Of course, this story arc can’t go on forever. Jean and company will prevail and they will move on to their next big bad, but “The Hate Machine” is pulling the X-Men: Red into our present day in a way that says promising things about the series’ future.
Comments
10 responses to “X-Men: Red Is Telling A Story About Racism For The Internet Age”
X-men has always been about racism, it was just that they made the team white so that the main demographic at the time of publishing would take a second to think about it instead of just writing it off.
I count one black and one blue in the original team 😉
Obviously, that was the whole point. It was not meant to be in your face, just subtle enough to keep it from blowing up as a statement, while it being a constant meant thatit was something that most readers were forced to confront.
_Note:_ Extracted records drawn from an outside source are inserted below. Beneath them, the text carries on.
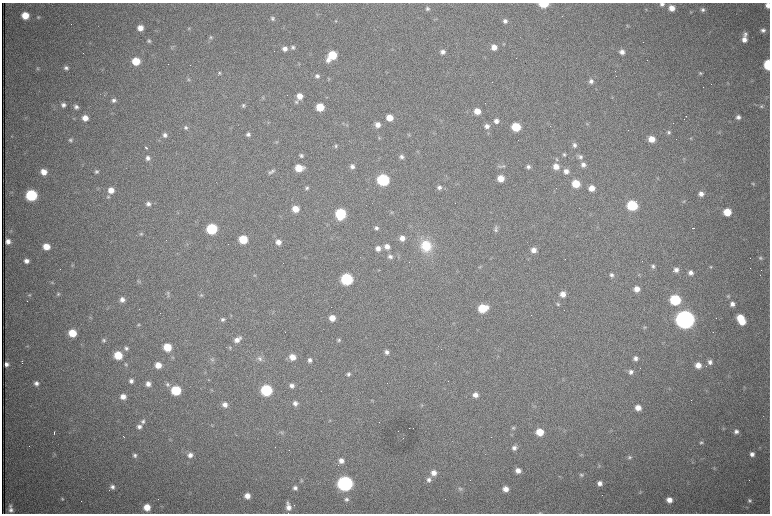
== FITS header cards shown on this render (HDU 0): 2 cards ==
NAXIS1  =                 1536 /fastest changing axis
NAXIS2  =                 1023 /next to fastest changing axis

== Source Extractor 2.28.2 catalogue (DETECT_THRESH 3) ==
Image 1536 x 1023 px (HDU 0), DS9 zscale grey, zoomed out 1/2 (1 PNG px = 2 x 2 image px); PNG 772 x 516 px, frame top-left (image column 1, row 1022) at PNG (2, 3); no overlay
Background 1070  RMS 16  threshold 49.5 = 3 sigma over >= 5 px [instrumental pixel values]
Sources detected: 325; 71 cannot appear on this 1/2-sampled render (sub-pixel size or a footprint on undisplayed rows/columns) and are not listed; the other 254 listed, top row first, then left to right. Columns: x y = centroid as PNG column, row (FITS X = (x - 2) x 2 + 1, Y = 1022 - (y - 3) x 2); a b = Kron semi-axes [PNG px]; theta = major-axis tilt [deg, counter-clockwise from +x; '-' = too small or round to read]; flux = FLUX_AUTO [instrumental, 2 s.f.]
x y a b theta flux
544 4 6 4 1 1.2e+05
662 4 5 4 - 1.0e+04
768 5 5 4 - 2.4e+04
672 8 5 5 - 3.4e+04
427 9 5 5 - 6.3e+03
703 10 5 5 - 8.9e+03
25 15 5 5 - 6.6e+04
38 17 5 5 - 5.3e+03
272 19 5 5 - 7.3e+03
435 19 4 2 - 2.5e+03
336 21 4 3 - 2.4e+03
505 21 6 5 - 1.2e+04
627 26 5 4 - 3.7e+03
140 28 5 5 - 3.1e+04
189 28 5 4 - 4.3e+03
763 30 6 5 - 1.2e+04
745 34 6 5 - 9.2e+03
211 38 6 5 - 6.4e+03
744 39 6 5 - 2.3e+04
149 41 5 4 - 5.9e+03
503 44 4 4 - 3.6e+03
171 47 4 3 - 3.8e+03
293 47 6 5 - 9.4e+03
494 47 6 5 - 2.9e+04
285 49 6 5 - 1.8e+04
443 52 5 5 - 1.3e+04
622 52 6 5 - 1.7e+04
332 55 6 6 - 1.2e+05
328 60 6 6 - 1.7e+04
136 61 6 5 - 9.0e+04
190 65 2 1 - 9.9e+04
299 65 4 2 - 2.2e+03
768 65 6 4 89 2.1e+05
38 68 5 5 - 4.9e+03
66 68 5 5 - 1.0e+04
219 73 5 4 - 5.0e+03
700 73 5 4 - 4.9e+03
317 76 5 5 - 9.3e+03
189 79 6 4 -38 4.7e+03
329 79 5 3 - 3.3e+03
591 81 6 6 - 1.4e+04
727 83 3 2 - 2.2e+03
300 96 6 5 - 3.2e+04
612 97 5 3 - 2.8e+03
263 98 6 3 -34 3.5e+03
114 100 5 5 - 1.1e+04
296 102 6 5 - 6.7e+03
63 105 5 5 - 1.2e+04
243 105 5 4 - 6.1e+03
761 106 5 5 - 6.1e+03
76 107 5 5 - 1.2e+04
320 107 6 5 - 9.3e+04
477 111 6 5 - 4.2e+04
738 117 5 5 - 1.2e+04
85 118 5 5 - 3.1e+04
389 118 6 5 - 4.3e+04
496 121 6 5 - 1.7e+04
268 122 4 3 - 2.8e+03
343 123 4 2 - 2.4e+03
587 124 4 4 - 3.6e+03
377 125 6 5 - 2.4e+04
487 126 6 6 - 1.6e+04
186 127 5 5 - 8.4e+03
516 127 6 5 - 1.3e+05
669 132 5 5 - 7.6e+03
719 132 4 3 - 3.1e+03
248 134 5 5 - 9.8e+03
408 134 5 4 - 4.5e+03
165 135 6 6 - 1.3e+04
379 138 5 4 - 3.8e+03
691 138 5 2 - 2.5e+03
651 139 6 6 - 4.4e+04
70 140 5 5 - 7.2e+03
575 145 5 5 - 1.0e+04
336 146 5 4 - 5.5e+03
146 148 4 2 - 8.9e+03
418 151 3 2 - 2.4e+03
564 154 5 4 - 6.3e+03
301 156 5 4 - 7.9e+03
401 157 6 5 - 1.1e+04
580 157 6 6 - 1.0e+04
148 158 6 5 - 1.2e+04
557 159 6 4 -45 5.9e+03
683 159 5 2 - 2.8e+03
583 165 6 6 - 1.6e+04
352 166 6 5 - 1.4e+04
503 166 7 5 4 8.3e+03
556 166 6 6 - 3.2e+04
528 167 5 5 - 9.7e+03
299 168 7 5 3 7.1e+04
96 171 5 5 - 7.0e+03
272 171 6 5 - 6.7e+03
566 171 6 6 - 1.9e+04
43 172 6 5 - 3.7e+04
270 172 6 5 - 6.6e+03
501 178 6 5 - 4.3e+04
657 178 5 4 - 3.4e+03
383 180 6 6 - 4.8e+05
576 184 6 5 - 8.4e+04
753 184 5 4 - 4.7e+03
439 187 6 5 - 1.0e+04
307 188 5 4 - 6.7e+03
592 188 6 5 - 3.5e+04
111 190 6 6 - 3.5e+04
701 194 6 5 - 2.0e+04
31 195 6 6 - 3.7e+05
108 197 6 5 - 6.6e+03
684 201 5 4 - 4.5e+03
148 204 6 6 - 1.4e+04
632 205 6 6 - 2.6e+05
295 209 6 5 - 4.7e+04
391 212 5 4 - 3.7e+03
727 212 6 6 - 8.4e+04
178 213 3 2 - 2.1e+03
340 214 7 6 - 2.8e+05
376 228 5 4 - 8.3e+03
693 228 3 1 - 3.0e+03
212 229 6 6 - 2.9e+05
496 229 9 5 86 9.6e+03
141 234 5 5 - 5.6e+03
402 238 6 5 - 2.4e+04
243 239 6 5 - 1.1e+05
8 241 4 4 - 1.8e+04
278 242 6 5 - 2.4e+04
387 246 6 6 - 2.2e+04
426 246 14 12 -64 1.1e+05
46 247 5 5 - 5.1e+04
378 248 6 6 - 2.0e+04
533 250 6 5 - 2.3e+04
390 256 6 5 - 1.1e+04
760 258 6 5 - 7.4e+03
26 261 5 5 - 1.7e+04
72 265 5 4 - 4.1e+03
653 266 5 5 - 7.9e+03
480 267 5 3 - 3.3e+03
711 267 4 4 - 3.6e+03
379 270 3 3 - 2.3e+03
676 270 6 5 - 1.5e+04
690 272 6 5 - 1.7e+04
254 275 5 4 - 4.1e+03
612 275 5 5 - 8.9e+03
638 275 3 2 - 2.2e+03
347 279 6 6 - 4.4e+05
52 282 5 4 - 3.8e+03
139 282 7 3 -40 4.9e+03
637 289 6 5 - 3.0e+04
167 293 6 4 -68 5.8e+03
58 294 5 4 - 6.0e+03
563 294 6 5 - 2.7e+04
29 295 5 4 - 4.6e+03
201 295 5 5 - 5.5e+03
728 296 5 4 - 5.2e+03
122 300 5 5 - 1.8e+04
675 300 6 6 - 2.7e+05
558 304 6 4 -47 6.3e+03
732 304 5 5 - 1.6e+04
483 308 7 6 - 1.2e+05
273 312 4 2 - 2.2e+03
231 316 3 3 - 2.6e+03
90 318 5 4 - 3.9e+03
332 318 6 5 - 3.9e+04
740 318 6 5 - 6.9e+04
222 319 6 5 - 8.2e+03
685 319 7 7 - 4.3e+06
742 321 6 5 - 5.7e+04
139 324 5 5 - 4.6e+03
644 327 5 5 - 5.5e+03
72 333 6 5 - 8.4e+04
237 339 9 5 35 2.2e+04
103 340 5 5 - 6.4e+03
339 340 5 4 - 5.3e+03
27 346 5 3 - 3.5e+03
167 347 6 5 - 9.3e+04
230 347 5 4 - 4.4e+03
126 348 6 5 - 8.8e+03
387 352 5 5 - 1.2e+04
118 355 6 6 - 9.6e+04
172 357 5 3 - 3.4e+03
292 357 6 6 - 3.9e+04
636 358 5 5 - 1.3e+04
260 359 8 7 - 1.4e+04
212 360 7 5 -36 7.9e+03
310 360 5 5 - 1.2e+04
710 362 6 6 - 1.3e+04
435 363 4 2 - 2.1e+03
6 364 4 4 - 1.3e+04
126 364 5 4 - 5.1e+03
158 365 6 5 - 3.9e+04
698 365 6 6 - 3.1e+04
205 372 4 2 - 2.4e+03
631 372 5 5 - 1.2e+04
348 374 5 5 - 8.2e+03
131 381 6 5 - 1.3e+04
36 383 5 5 - 1.2e+04
148 384 5 5 - 1.9e+04
167 384 6 6 - 8.6e+03
292 386 5 5 - 1.4e+04
744 387 4 3 - 2.8e+03
176 390 6 6 - 2.0e+05
211 390 4 4 - 3.7e+03
266 390 6 6 - 3.6e+05
475 395 6 6 - 2.4e+04
123 396 6 5 - 2.6e+04
372 400 4 3 - 3.4e+03
295 403 6 5 - 1.4e+04
225 405 6 5 - 2.0e+04
422 405 5 3 - 3.6e+03
638 408 6 5 - 3.1e+04
330 420 4 4 - 3.3e+03
143 421 6 6 - 1.0e+04
139 427 6 6 - 1.5e+04
513 428 6 4 -23 5.3e+03
723 428 5 3 - 3.5e+03
54 431 2 1 - 3.4e+03
736 431 6 5 - 1.4e+04
282 432 6 5 - 5.9e+03
540 432 6 5 - 6.8e+04
54 433 2 1 - 2.3e+03
124 437 2 1 - 7.8e+02
170 440 4 3 - 3.0e+03
701 443 5 5 - 6.6e+03
514 448 6 6 - 1.5e+04
54 454 4 3 - 3.2e+03
752 454 6 5 - 1.6e+04
135 455 6 5 - 9.0e+03
190 455 6 6 - 2.0e+04
581 455 5 4 - 3.9e+03
630 457 5 5 - 7.3e+03
341 461 6 5 - 2.0e+04
599 466 6 3 -90 3.3e+03
714 468 4 3 - 3.6e+03
518 470 6 5 - 2.4e+04
434 473 7 6 - 2.5e+04
581 475 5 4 - 5.7e+03
429 480 6 6 - 1.4e+04
302 481 4 4 - 4.3e+03
345 483 7 6 - 1.5e+06
600 483 5 5 - 1.8e+04
112 487 6 5 - 1.3e+04
295 488 5 5 - 1.2e+04
460 489 7 6 - 9.3e+03
506 489 5 5 - 2.8e+04
640 492 5 4 - 4.5e+03
247 496 6 6 - 3.0e+04
62 499 5 4 - 4.8e+03
346 499 6 6 - 9.4e+03
669 500 5 5 - 2.8e+04
749 501 5 5 - 7.8e+03
287 502 5 4 - 6.4e+03
10 506 5 5 - 5.8e+03
147 507 6 6 - 4.8e+04
288 507 7 6 - 2.4e+04
11 510 7 6 - 1.3e+04
540 513 5 3 - 4.3e+03
At the frame edge (FLAGS 8, measured only in part): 5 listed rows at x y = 544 4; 662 4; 768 5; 768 65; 540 513
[71 sub-pixel or undisplayed-footprint detections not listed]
So I am unsure of what you are getting at.
I’m talking about you said that they made the team white, I’m confused as to what you mean now.
All the original lineup was completely white.
I thought Storm and Beast were original team but I guess the comics were a bit different?
The original didn’t have Storm or Nightcrawler.
I actually said beast but I guess he is white underneath all the fur.
The race allegory would be an easier pill to take if they addressed the inherent danger in regards to the X-men. And even just bringing that up invites “it’s wrong to be fearful of blacks” and frankly, if they could summon hurricanes and shoot lasers out of their mind I fucking well might be.
Deus Ex, the more recent entries into the series address racial divides, almost invoking images of apartheid and yet also addresses the inherent danger and threat capabilities of the persecuted people. This even spurs deeper into the terrorist groups that respond but their actions just exacerbate those fears, it’s multi-layered.
But nope, more magical pixies with surface level understanding of society and social politics in attempts to ship comics to people who thrive on that body part that pulses when you tell someone off for cultural appropriation.
you know trinary was a criminal right? as in she was captured because she commited cyber crimes. she stole money from rich accounts and re-distributed to poor women because wage gap. More than that despite the apparent message it’s just not really well written enough for it to matter. at least in my opinion. Jean Grey wakes and and oh things haven’t gone the way she thought they would and now she’s going to do the exact same thing that’s been done before. build another mutant nation and so on.
It’s just not a well executed comic with some very wierd and disturbing things going on. Trinary the thief that no one other than the hateful bad guys recognising as having done something wrong and a few other issues just mean that so far I haven’t been able to enjoy this series much.